Write out the stretch of lines below that begins at the line with "right front paw: (569, 743)" and ends at the line with "left elbow: (747, 782)", including both, exactly as given and nothing more.

Source records Start Marker

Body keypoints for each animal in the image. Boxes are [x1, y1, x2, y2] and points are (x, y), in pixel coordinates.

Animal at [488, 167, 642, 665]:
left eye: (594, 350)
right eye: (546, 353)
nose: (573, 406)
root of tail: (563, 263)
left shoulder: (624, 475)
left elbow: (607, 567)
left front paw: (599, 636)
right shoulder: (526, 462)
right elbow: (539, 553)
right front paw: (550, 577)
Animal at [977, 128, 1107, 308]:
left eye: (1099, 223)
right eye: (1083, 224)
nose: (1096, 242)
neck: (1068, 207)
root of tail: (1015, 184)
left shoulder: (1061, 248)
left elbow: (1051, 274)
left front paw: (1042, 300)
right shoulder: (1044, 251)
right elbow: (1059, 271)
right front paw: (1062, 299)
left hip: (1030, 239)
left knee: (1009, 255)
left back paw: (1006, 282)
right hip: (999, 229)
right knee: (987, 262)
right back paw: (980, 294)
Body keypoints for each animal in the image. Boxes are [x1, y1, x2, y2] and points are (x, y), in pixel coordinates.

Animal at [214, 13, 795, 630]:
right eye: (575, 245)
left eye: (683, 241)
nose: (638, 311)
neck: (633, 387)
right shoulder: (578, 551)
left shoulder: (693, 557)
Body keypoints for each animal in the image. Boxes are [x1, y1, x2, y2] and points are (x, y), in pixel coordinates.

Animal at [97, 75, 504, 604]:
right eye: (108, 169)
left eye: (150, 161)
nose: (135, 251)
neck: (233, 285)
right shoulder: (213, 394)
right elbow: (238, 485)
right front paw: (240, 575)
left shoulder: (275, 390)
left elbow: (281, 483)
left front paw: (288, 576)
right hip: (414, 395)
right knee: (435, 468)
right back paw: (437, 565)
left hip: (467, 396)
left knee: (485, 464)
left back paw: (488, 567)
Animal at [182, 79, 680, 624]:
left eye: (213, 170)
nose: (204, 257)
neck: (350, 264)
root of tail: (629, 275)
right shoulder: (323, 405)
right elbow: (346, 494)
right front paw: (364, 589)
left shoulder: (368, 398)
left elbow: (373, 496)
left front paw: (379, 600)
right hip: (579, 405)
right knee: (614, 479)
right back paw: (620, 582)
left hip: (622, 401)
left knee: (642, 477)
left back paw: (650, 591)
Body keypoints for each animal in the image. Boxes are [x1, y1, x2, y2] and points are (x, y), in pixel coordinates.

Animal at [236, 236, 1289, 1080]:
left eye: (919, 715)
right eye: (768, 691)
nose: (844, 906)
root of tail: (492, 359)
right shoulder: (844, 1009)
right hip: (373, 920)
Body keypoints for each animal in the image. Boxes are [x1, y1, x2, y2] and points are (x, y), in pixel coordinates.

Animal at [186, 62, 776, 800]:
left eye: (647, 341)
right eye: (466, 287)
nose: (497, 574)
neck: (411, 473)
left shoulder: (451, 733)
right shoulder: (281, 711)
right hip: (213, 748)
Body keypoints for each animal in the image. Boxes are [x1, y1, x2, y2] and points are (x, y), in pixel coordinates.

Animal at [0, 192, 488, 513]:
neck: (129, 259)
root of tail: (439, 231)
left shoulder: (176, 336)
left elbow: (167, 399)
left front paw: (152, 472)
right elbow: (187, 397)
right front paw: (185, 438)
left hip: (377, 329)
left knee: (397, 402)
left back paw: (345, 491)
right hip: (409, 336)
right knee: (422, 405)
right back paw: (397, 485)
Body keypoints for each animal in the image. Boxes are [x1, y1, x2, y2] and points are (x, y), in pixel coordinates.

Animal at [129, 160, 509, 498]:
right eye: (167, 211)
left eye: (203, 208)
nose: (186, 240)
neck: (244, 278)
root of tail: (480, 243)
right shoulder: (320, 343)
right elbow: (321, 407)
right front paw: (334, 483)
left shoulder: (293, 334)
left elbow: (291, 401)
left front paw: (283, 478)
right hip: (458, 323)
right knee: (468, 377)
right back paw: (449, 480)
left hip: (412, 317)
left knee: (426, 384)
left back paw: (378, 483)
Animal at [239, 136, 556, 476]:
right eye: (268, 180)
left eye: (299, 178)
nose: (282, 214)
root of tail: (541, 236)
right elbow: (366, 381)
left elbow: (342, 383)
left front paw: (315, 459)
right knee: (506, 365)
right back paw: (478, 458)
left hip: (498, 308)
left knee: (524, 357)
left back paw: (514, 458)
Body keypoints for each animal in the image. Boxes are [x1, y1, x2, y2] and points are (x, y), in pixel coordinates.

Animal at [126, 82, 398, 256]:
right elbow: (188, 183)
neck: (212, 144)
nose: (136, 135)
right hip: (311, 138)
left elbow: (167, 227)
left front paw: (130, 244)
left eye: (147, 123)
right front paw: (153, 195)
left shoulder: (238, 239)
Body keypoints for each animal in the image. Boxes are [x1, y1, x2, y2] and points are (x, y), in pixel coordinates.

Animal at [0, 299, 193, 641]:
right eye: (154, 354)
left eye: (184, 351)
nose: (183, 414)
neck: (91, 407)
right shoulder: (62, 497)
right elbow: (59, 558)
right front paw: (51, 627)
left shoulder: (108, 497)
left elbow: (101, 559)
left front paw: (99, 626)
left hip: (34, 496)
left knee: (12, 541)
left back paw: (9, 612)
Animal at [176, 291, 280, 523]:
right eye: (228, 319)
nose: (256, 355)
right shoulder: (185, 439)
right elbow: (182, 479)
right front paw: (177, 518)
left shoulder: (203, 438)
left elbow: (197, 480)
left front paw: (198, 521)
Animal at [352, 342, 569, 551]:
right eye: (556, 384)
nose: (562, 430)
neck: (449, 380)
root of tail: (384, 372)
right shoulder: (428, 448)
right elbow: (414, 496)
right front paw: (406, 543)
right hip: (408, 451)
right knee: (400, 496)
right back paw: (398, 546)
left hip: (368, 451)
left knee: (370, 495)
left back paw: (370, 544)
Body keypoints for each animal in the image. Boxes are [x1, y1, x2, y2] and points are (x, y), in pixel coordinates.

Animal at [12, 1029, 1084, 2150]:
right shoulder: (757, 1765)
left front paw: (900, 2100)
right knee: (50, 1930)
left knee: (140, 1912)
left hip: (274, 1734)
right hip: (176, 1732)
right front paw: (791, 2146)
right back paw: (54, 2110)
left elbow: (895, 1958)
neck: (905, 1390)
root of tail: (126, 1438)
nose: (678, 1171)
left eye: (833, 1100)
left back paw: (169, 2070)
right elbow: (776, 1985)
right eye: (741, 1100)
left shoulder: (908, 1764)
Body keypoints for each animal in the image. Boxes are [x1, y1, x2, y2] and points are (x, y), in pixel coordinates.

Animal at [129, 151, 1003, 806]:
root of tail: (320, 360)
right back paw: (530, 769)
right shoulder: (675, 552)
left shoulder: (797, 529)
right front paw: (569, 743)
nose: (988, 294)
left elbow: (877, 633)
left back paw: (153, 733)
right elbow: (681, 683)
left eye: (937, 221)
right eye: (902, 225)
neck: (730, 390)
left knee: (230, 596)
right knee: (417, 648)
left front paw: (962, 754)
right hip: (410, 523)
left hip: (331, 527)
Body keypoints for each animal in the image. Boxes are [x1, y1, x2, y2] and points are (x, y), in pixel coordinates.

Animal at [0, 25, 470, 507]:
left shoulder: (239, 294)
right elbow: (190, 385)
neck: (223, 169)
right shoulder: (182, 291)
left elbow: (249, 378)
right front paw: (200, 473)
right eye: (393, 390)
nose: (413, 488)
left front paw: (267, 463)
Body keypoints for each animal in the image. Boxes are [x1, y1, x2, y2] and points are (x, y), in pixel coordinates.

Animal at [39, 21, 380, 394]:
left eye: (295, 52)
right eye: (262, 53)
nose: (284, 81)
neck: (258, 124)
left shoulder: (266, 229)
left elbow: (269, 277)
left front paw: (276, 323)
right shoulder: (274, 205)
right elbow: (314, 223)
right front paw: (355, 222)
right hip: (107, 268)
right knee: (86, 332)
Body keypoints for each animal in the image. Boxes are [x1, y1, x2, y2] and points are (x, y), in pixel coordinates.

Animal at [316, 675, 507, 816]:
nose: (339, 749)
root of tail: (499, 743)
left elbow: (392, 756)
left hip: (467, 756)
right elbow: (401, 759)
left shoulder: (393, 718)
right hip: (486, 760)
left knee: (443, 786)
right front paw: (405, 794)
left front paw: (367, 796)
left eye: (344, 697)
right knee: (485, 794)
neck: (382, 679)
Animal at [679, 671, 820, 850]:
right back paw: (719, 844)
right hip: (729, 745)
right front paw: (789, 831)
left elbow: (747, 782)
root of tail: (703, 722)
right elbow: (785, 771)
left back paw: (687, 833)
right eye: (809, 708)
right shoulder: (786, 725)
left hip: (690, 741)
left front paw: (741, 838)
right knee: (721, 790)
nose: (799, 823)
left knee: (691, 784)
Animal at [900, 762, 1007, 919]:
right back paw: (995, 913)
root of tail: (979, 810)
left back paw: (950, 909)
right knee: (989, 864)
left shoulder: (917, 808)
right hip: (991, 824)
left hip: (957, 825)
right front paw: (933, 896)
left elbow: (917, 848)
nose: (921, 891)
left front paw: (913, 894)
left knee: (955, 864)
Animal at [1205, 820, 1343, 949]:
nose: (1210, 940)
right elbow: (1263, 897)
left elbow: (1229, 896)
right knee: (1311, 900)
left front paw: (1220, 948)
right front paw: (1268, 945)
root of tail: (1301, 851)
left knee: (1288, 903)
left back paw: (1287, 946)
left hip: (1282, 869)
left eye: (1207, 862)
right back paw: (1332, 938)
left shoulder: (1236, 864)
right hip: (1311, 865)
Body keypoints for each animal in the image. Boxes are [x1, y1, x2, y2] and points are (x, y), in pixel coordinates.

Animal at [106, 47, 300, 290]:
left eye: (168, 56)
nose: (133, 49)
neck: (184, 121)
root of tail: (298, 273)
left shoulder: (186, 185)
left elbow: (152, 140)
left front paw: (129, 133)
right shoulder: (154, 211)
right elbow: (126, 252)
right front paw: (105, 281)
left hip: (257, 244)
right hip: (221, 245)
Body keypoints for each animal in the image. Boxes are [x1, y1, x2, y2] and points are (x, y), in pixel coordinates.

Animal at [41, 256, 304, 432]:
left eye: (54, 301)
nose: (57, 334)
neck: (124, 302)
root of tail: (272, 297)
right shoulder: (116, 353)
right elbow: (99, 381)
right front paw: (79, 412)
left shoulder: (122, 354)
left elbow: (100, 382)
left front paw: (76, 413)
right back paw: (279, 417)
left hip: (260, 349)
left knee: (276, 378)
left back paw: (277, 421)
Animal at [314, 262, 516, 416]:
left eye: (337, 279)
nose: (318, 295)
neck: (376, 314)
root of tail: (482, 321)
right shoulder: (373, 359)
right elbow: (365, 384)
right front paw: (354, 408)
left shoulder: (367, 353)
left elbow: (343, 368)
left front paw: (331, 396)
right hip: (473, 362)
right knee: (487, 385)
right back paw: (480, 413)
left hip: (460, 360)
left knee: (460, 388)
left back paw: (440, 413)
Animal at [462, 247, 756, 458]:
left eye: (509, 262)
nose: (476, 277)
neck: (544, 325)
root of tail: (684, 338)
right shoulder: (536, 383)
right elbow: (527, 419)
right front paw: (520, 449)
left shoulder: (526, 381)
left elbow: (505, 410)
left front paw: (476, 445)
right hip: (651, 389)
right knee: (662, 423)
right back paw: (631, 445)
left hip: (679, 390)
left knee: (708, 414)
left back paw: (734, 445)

Source records End Marker

■ Response to the task:
right front paw: (569, 743)
nose: (988, 294)
left elbow: (877, 633)
left back paw: (153, 733)
right elbow: (681, 683)
left eye: (937, 221)
right eye: (902, 225)
neck: (730, 390)
left knee: (230, 596)
right knee: (417, 648)
left front paw: (962, 754)
right hip: (410, 523)
left hip: (331, 527)
Body keypoints for each animal in the image. Boxes are [x1, y1, x2, y2] and points are (x, y), in pixel coordinates.

Animal at [0, 25, 470, 507]:
left shoulder: (239, 294)
right elbow: (190, 385)
neck: (223, 169)
right shoulder: (182, 291)
left elbow: (249, 378)
right front paw: (200, 473)
right eye: (393, 390)
nose: (413, 488)
left front paw: (267, 463)
Body keypoints for each animal in the image. Boxes are [x1, y1, x2, y2] and points are (x, y), in pixel coordinates.

Animal at [39, 21, 380, 394]:
left eye: (295, 52)
right eye: (262, 53)
nose: (284, 81)
neck: (258, 124)
left shoulder: (266, 229)
left elbow: (269, 277)
left front paw: (276, 323)
right shoulder: (274, 205)
right elbow: (314, 223)
right front paw: (355, 222)
right hip: (107, 268)
right knee: (86, 332)
Body keypoints for each animal in the image. Boxes are [x1, y1, x2, y2] and points are (x, y), in pixel coordinates.

Animal at [316, 675, 507, 816]:
nose: (339, 749)
root of tail: (499, 743)
left elbow: (392, 756)
left hip: (467, 756)
right elbow: (401, 759)
left shoulder: (393, 718)
right hip: (486, 760)
left knee: (443, 786)
right front paw: (405, 794)
left front paw: (367, 796)
left eye: (344, 697)
right knee: (485, 794)
neck: (382, 679)
Animal at [679, 671, 820, 850]:
right back paw: (719, 844)
right hip: (729, 745)
right front paw: (789, 831)
left elbow: (747, 782)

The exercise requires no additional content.